KEYNOTE SPEAKER:

Jan Harrison– Biographical Sketch

Jan Harrison started her career in broadcast journalism, where she was a news reporter and anchor. She was a pioneer in crisis management. Throughout her career she has worked in hospitality, commercial real estate, urban planning, health care; with government, non-profits, and corporations. For the past ten years she has worked with Rockhurst University/National Seminars Group as a trainer, conference leader, and featured speaker nationally and in Canada.

Jan takes public speaking very seriously, but she stands before her audiences to entertain. She prepares, practices, then practices some more. She is at ease in front of audiences from six to 600. (She once spoke to an audience of 1200.) She is organized, animated, and energetic. Attendees say Jan is funny; she makes material interesting and memorable; she answers questions thoroughly; and she comfortably admits to what she doesn’t know. Many who hear Jan suggest she be invited back again.

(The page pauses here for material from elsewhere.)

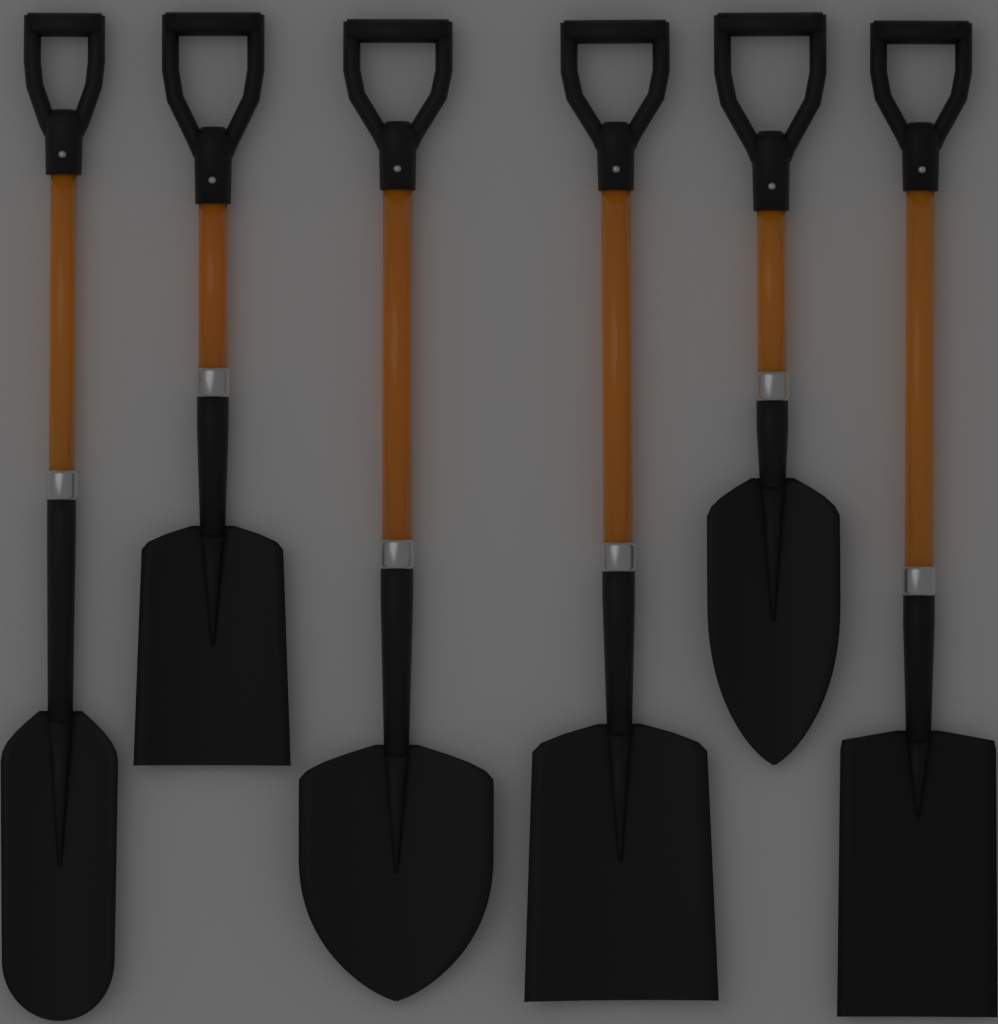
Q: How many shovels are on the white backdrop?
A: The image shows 6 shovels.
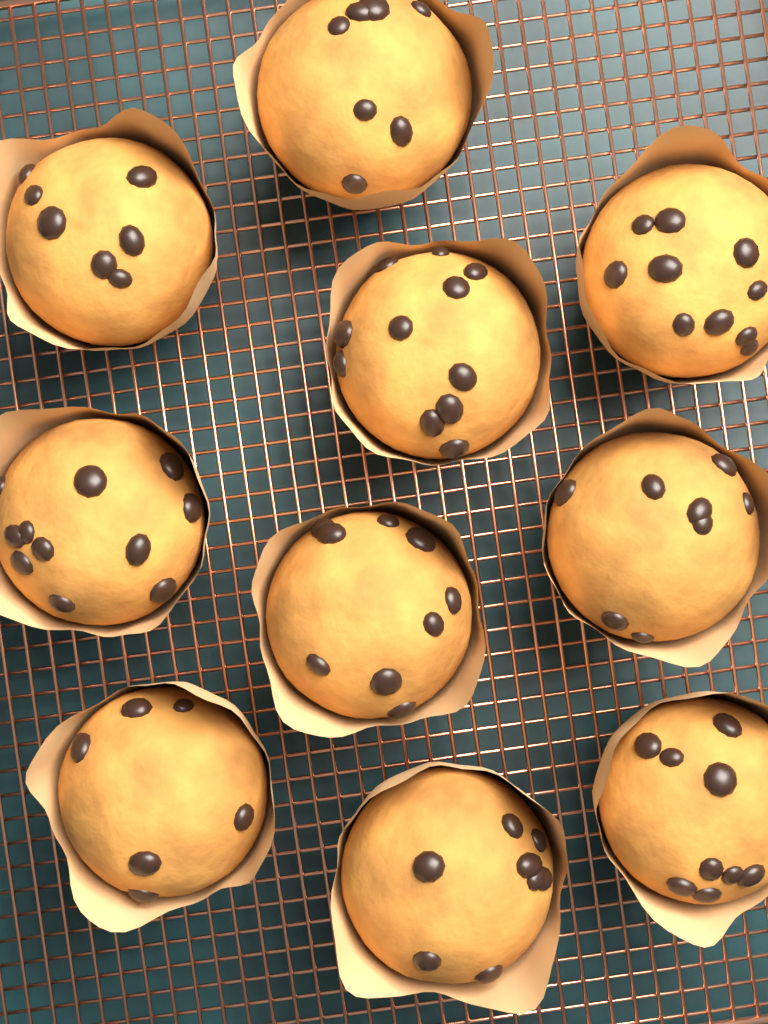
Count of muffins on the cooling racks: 10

Jan likes to surprise her audiences and she wants them to enjoy their time with her more than they expected they would. She wants her audience to learn something new and useful, and to resolve to practice something of what she has communicated (not just consider time together a break from her audiences’ real lives). Jan Morrison agrees with a publisher friend of Mark Twain: “A bad half-hour speech is a waste of the speakers’ time. But for the 50 men in the audience, it’s a full day, gone. And that ought to be a hangin’ offense.”